**DOCUMENT EXCERPT**

★ ★ ★

Focus on the benefits
– What are your benefits?
– What problem can you solve?
– How can you make their life easier?
Unique Selling Point
– What are you USP’s?
– Be ‘the only …’
– Focus – If you try to be everything to everyone, you will be nothing to no one
The Elevator Pitch
– It is the most important thing in your marketing strategy.
– You have twenty seconds to make an impact.
– Can you clearly articulate what you do in that time?
– People will decide whether to file or forget you based on this.
– No more that two short sentences long.
o Who, what, why when and how?
Communication
– Find the right words to use
– Keep it simple
– Focus on fears and needs
– Read it out and hear how it sounds
– Test it on lots of people and get feedback
– Ask them to say it back to you to see what they remember
Kimberly’s elevator pitch for Sarsaparilla:
50% of marketing is wasted. Sarsaparilla is a marketing consulting and training agency that specialises in marketing purification – the process of detoxing your marketing, protecting you from The Flash, Fluff and Fakers, and helping you make more money with less.
- Sales across the Marketing Umbrella
- Branding
- Business cards
- Literature
- Social Media
.com - Merchandise
- Eshots, flyers, emails etc
- Website
- Testimonials
- Advertising
PR
– Getting other people to say it for you
Networking
– Time to use your elevator speech
– How to get in out of a conversation – ‘I don’t want to keep you from networking with other people here’… Don’t be too obvious
– Business Cards
– Carry a nice pen – cheap pen = cheap company
– Think beyond the person in front of you – they may know someone relevant
– Ask for what you want – they may be able to help
– Pay if forward
– 5 minutes per person
Ways to measure your return on marketing investment
– Take an inventory
o List of clients and what they buy from you
o Review you client profile
How many
Average spend
Repeat clients?

★ ★ ★

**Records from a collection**
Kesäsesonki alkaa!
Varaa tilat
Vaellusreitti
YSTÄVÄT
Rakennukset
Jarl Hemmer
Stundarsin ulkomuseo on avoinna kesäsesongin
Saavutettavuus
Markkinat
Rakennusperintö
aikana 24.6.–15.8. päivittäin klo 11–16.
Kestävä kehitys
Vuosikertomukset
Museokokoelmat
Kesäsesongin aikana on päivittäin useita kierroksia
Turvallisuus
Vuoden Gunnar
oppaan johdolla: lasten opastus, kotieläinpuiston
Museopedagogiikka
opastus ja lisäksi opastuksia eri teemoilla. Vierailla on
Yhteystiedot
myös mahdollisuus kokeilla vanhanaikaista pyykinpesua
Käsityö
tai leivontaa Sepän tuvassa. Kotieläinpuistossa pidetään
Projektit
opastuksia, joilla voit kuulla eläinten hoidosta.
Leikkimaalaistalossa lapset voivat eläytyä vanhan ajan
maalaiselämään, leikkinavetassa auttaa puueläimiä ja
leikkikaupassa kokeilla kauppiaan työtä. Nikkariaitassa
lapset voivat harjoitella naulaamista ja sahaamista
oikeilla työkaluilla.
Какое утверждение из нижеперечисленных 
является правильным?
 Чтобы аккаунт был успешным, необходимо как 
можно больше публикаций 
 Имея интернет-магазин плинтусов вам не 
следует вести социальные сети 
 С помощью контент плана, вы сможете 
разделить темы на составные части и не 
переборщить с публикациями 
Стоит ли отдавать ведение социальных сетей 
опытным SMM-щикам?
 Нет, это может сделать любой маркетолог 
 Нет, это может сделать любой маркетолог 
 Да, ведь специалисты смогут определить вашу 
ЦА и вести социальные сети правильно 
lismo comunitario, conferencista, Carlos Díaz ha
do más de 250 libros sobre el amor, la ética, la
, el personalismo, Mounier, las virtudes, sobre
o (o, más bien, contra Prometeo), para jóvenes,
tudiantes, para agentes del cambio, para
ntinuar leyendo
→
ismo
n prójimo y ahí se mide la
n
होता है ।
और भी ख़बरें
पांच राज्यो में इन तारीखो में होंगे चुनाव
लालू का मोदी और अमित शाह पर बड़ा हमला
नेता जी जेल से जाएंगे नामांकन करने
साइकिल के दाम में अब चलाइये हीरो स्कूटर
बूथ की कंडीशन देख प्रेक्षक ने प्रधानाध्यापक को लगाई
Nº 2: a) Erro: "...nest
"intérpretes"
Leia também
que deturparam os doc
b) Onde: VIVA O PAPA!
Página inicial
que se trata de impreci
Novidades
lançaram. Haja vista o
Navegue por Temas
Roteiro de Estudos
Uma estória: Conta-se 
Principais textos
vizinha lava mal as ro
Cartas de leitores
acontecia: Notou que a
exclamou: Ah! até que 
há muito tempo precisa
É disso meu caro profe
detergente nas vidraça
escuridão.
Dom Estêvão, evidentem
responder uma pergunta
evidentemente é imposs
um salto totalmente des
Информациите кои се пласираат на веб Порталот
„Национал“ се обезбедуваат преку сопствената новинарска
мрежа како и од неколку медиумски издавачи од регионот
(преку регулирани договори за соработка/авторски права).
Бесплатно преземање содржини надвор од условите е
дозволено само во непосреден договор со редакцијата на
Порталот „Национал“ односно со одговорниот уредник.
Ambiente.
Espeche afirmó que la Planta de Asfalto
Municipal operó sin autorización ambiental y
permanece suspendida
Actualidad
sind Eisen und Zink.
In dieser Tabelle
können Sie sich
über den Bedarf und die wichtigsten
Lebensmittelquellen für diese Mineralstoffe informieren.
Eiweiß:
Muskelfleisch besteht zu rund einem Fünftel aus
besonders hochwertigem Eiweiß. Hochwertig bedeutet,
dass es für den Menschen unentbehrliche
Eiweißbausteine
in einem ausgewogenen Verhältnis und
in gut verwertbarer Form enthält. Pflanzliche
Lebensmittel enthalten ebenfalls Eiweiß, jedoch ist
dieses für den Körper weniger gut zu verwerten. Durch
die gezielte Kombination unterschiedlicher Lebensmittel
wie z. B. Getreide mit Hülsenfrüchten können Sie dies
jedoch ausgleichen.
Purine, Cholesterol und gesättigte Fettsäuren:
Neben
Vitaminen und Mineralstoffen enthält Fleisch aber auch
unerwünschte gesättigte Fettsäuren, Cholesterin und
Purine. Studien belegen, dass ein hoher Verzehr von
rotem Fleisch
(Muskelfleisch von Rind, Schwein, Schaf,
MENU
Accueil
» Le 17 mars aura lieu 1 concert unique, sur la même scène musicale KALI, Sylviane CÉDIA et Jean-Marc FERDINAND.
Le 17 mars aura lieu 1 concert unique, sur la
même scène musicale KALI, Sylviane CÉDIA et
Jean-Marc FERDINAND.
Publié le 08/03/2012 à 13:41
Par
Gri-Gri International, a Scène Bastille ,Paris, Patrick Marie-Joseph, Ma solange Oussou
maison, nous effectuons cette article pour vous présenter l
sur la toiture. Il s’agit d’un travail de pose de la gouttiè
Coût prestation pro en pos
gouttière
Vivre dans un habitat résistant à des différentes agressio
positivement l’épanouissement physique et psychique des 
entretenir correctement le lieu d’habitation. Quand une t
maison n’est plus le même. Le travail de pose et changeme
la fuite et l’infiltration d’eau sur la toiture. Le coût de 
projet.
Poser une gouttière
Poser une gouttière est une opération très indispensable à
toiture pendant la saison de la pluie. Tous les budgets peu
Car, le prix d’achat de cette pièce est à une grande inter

★ ★ ★

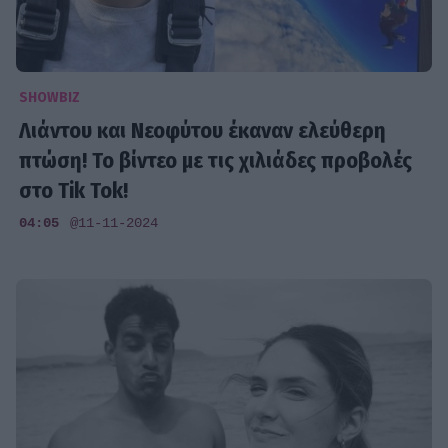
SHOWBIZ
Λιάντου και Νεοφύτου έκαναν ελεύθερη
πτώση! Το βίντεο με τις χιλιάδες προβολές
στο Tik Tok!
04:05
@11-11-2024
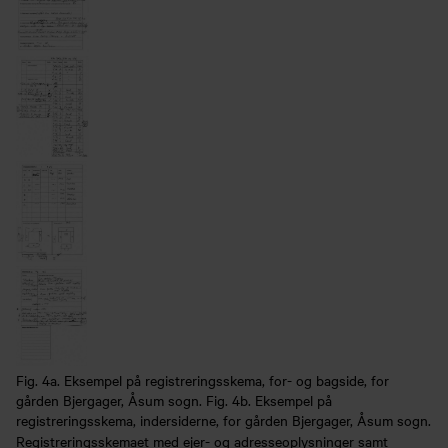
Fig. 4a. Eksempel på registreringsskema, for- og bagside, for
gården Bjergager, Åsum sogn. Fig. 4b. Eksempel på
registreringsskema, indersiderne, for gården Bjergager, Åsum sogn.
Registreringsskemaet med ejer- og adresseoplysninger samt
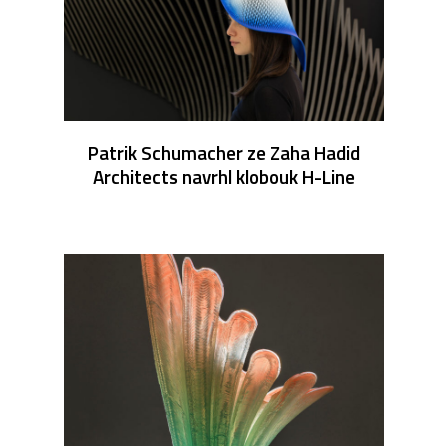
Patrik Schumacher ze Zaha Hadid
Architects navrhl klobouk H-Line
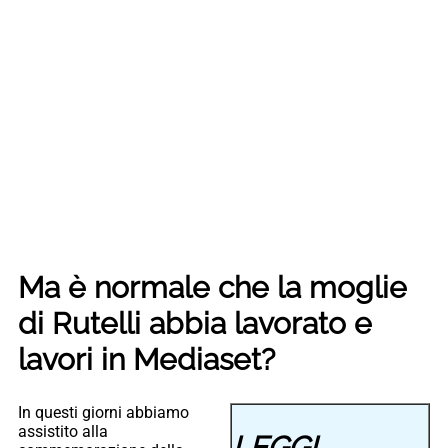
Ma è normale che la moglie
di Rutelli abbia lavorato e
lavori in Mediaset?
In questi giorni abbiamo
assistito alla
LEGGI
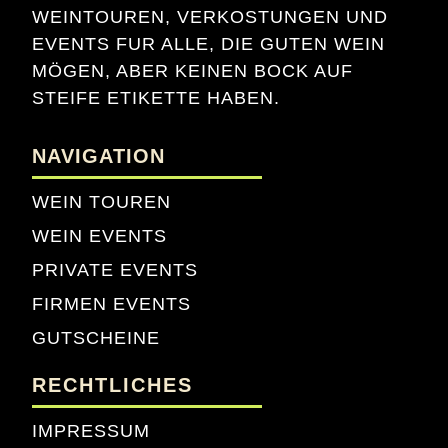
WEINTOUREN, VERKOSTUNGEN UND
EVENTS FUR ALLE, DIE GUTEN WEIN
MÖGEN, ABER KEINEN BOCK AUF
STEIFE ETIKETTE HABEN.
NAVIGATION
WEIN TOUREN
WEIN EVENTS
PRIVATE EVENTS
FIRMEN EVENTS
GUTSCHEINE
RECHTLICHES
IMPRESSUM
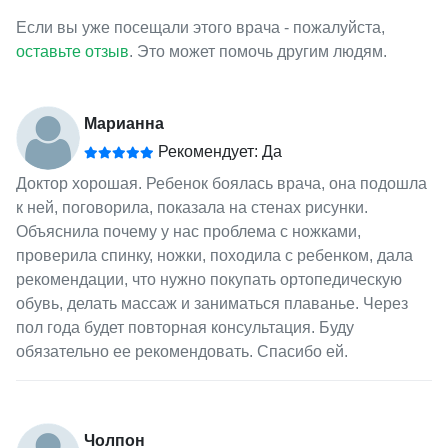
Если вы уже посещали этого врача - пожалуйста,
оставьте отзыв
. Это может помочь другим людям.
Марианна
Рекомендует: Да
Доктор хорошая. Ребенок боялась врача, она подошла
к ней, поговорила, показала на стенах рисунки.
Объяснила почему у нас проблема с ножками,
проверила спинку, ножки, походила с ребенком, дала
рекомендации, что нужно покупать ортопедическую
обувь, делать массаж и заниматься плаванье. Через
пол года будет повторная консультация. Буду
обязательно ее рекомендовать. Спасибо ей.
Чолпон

★ ★ ★

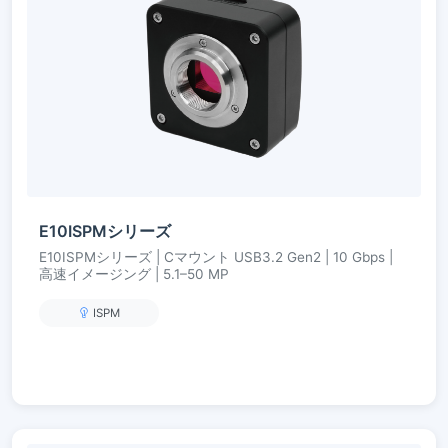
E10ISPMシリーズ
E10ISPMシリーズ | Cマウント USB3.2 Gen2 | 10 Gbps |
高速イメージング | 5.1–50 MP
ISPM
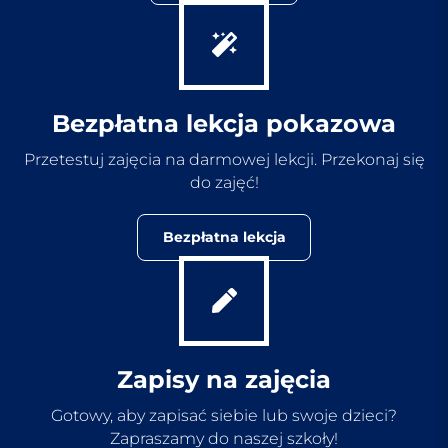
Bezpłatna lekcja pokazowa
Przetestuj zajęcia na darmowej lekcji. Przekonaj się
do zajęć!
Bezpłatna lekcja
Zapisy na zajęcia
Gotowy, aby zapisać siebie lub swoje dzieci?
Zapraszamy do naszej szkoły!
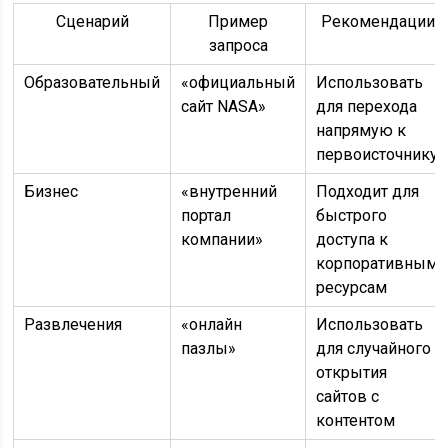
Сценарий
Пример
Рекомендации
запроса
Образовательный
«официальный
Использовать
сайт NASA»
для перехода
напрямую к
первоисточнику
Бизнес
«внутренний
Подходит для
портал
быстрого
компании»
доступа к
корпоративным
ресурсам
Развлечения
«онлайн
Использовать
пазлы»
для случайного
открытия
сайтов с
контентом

★ ★ ★

**YOUR TASKS**
1. List every tip that the marketing notes give under the heading "Communication."
2. Reproduce the passage of the marketing notes between "Unique Selling Point" and "based on this.", inclusive.

**TASK-BY-TASK SOLUTIONS**
1.
- Find the right words to use
- Keep it simple
- Focus on fears and needs
- Read it out and hear how it sounds
- Test it on lots of people and get feedback
- Ask them to say it back to you to see what they remember

2.
Unique Selling Point
– What are you USP’s?
– Be ‘the only …’
– Focus – If you try to be everything to everyone, you will be nothing to no one
The Elevator Pitch
– It is the most important thing in your marketing strategy.
– You have twenty seconds to make an impact.
– Can you clearly articulate what you do in that time?
– People will decide whether to file or forget you based on this.